Said Romney after winning the primary, “Those people who don’t think that Latinos will vote for a Republican need to take a look in Puerto Rico…Hispanic voters are going to vote for Republicans if we stand for something: conservative principles that bring growth and good jobs and rising home values…I intend to become our nominee and I intend to get Latino voters to vote for a Republican.”
According to Frank Sharry, Executive Director of America’s Voice, “Mitt Romney is living in an alternate reality. While it’s great that he finally recognizes the importance of Latino voters, it’s a leap in logic to think that his Puerto Rico primary win means that all the recent polls and analysts are wrong, and he will do well with this constituency in November.
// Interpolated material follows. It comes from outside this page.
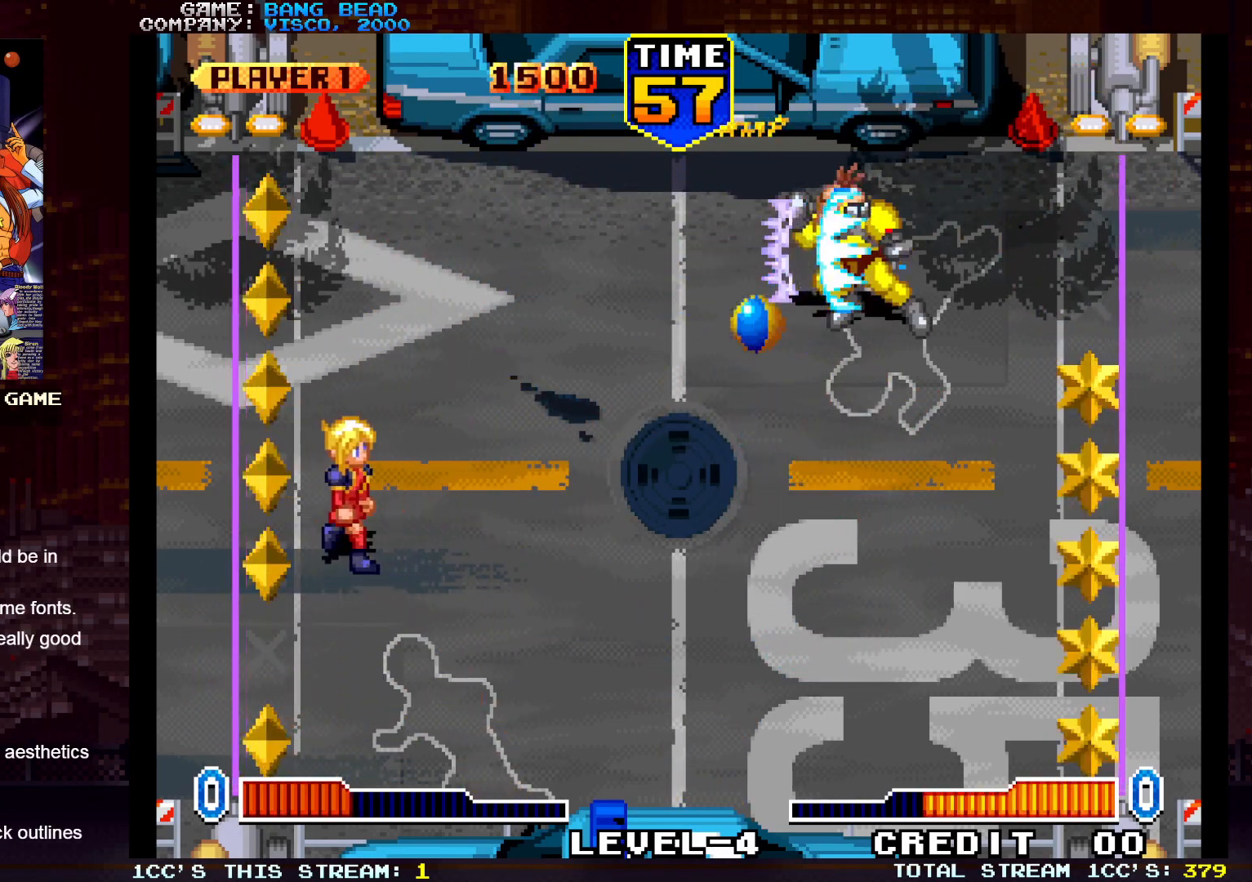
{"dt_ms": 500, "buttons": ["SQUARE"], "left_stick": "down-right", "events": [[267, "left_stick", "down"], [383, "left_stick", "down-right"], [483, "SQUARE", "down"]]}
Without a major change of course in his immigration policy and rhetoric, Romney will remain out of touch and out of step with the vast majority of Latino voters throughout the nation.”
Undoubtedly aided by Rick Santorum’s decision to tell Puerto Rican voters that they should speak English if they want statehood, Romney won 83% of Republican voters in a territory where most citizens identify as Latino. What he fails to mention is that this is 83% of just 112,000 votes cast. Not to mention, 83% of an electorate comprised entirely of Republican primary voters – not nearly a representative sample of Latino voters this November. Contrast that to the 2 million voters who participated in the 2008 general election in Puerto Rico—and the fact that immigration will be a defining issue for Latino voters in the 2012 general election—and Romney’s argument looks embarrassingly desperate.
Recent polling of Latino voters nationwide shows that, despite Romney’s claims, he remains at risk to receive historically low levels of support for a major party nominee among Latino voters. For example, a recent Fox News Latino/Latin Insights poll of 1,200 likely Latino voters found, in the words of the accompanying poll recap from Fox News Latino, “that the overwhelming choice among likely Latino voters is President Obama. In head-to-head match-ups none of the GOP candidates would garner more than 14 percent of the Latino vote come November.” The same poll also demonstrated that immigration remains a defining, threshold issue for Latino voters, helping to shape their voting choices and views of candidates.